* _Exercise goal_: Once the line containing "Contribution to the JA" is found in the records below, return it and each following line exactly, up to and including the line containing "7.9 | 6.9 | 8.1 |", and nothing else.

* _Study material_:
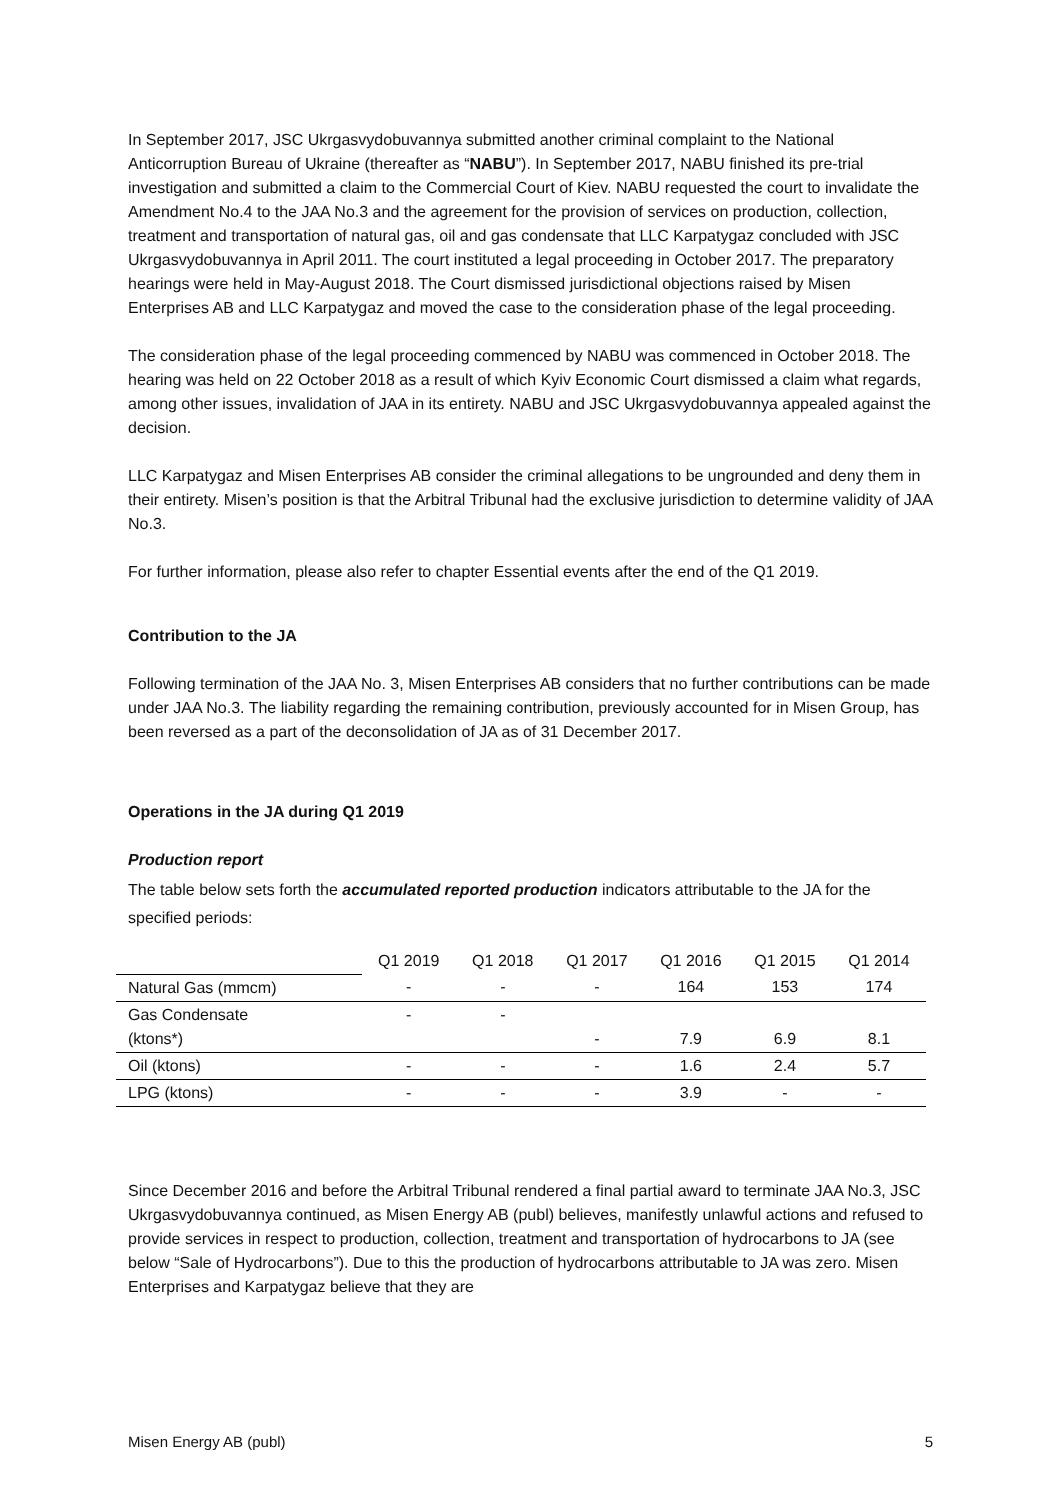In September 2017, JSC Ukrgasvydobuvannya submitted another criminal complaint to the National Anticorruption Bureau of Ukraine (thereafter as “NABU”). In September 2017, NABU finished its pre-trial investigation and submitted a claim to the Commercial Court of Kiev. NABU requested the court to invalidate the Amendment No.4 to the JAA No.3 and the agreement for the provision of services on production, collection, treatment and transportation of natural gas, oil and gas condensate that LLC Karpatygaz concluded with JSC Ukrgasvydobuvannya in April 2011. The court instituted a legal proceeding in October 2017. The preparatory hearings were held in May-August 2018. The Court dismissed jurisdictional objections raised by Misen Enterprises AB and LLC Karpatygaz and moved the case to the consideration phase of the legal proceeding.
The consideration phase of the legal proceeding commenced by NABU was commenced in October 2018. The hearing was held on 22 October 2018 as a result of which Kyiv Economic Court dismissed a claim what regards, among other issues, invalidation of JAA in its entirety. NABU and JSC Ukrgasvydobuvannya appealed against the decision.
LLC Karpatygaz and Misen Enterprises AB consider the criminal allegations to be ungrounded and deny them in their entirety. Misen’s position is that the Arbitral Tribunal had the exclusive jurisdiction to determine validity of JAA No.3.
For further information, please also refer to chapter Essential events after the end of the Q1 2019.
Contribution to the JA
Following termination of the JAA No. 3, Misen Enterprises AB considers that no further contributions can be made under JAA No.3. The liability regarding the remaining contribution, previously accounted for in Misen Group, has been reversed as a part of the deconsolidation of JA as of 31 December 2017.
Operations in the JA during Q1 2019
Production report
The table below sets forth the accumulated reported production indicators attributable to the JA for the specified periods:
| | Q1 2019 | Q1 2018 | Q1 2017 | Q1 2016 | Q1 2015 | Q1 2014 |
| Natural Gas (mmcm) | - | - | - | 164 | 153 | 174 |
| Gas Condensate (ktons*) | - | - | - | 7.9 | 6.9 | 8.1 |
| Oil (ktons) | - | - | - | 1.6 | 2.4 | 5.7 |
| LPG (ktons) | - | - | - | 3.9 | - | - |
Since December 2016 and before the Arbitral Tribunal rendered a final partial award to terminate JAA No.3, JSC Ukrgasvydobuvannya continued, as Misen Energy AB (publ) believes, manifestly unlawful actions and refused to provide services in respect to production, collection, treatment and transportation of hydrocarbons to JA (see below “Sale of Hydrocarbons”). Due to this the production of hydrocarbons attributable to JA was zero. Misen Enterprises and Karpatygaz believe that they are
Misen Energy AB (publ) 5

* _Task response_:
Contribution to the JA
Following termination of the JAA No. 3, Misen Enterprises AB considers that no further contributions can be made under JAA No.3. The liability regarding the remaining contribution, previously accounted for in Misen Group, has been reversed as a part of the deconsolidation of JA as of 31 December 2017.
Operations in the JA during Q1 2019
Production report
The table below sets forth the accumulated reported production indicators attributable to the JA for the specified periods:
| | Q1 2019 | Q1 2018 | Q1 2017 | Q1 2016 | Q1 2015 | Q1 2014 |
| Natural Gas (mmcm) | - | - | - | 164 | 153 | 174 |
| Gas Condensate (ktons*) | - | - | - | 7.9 | 6.9 | 8.1 |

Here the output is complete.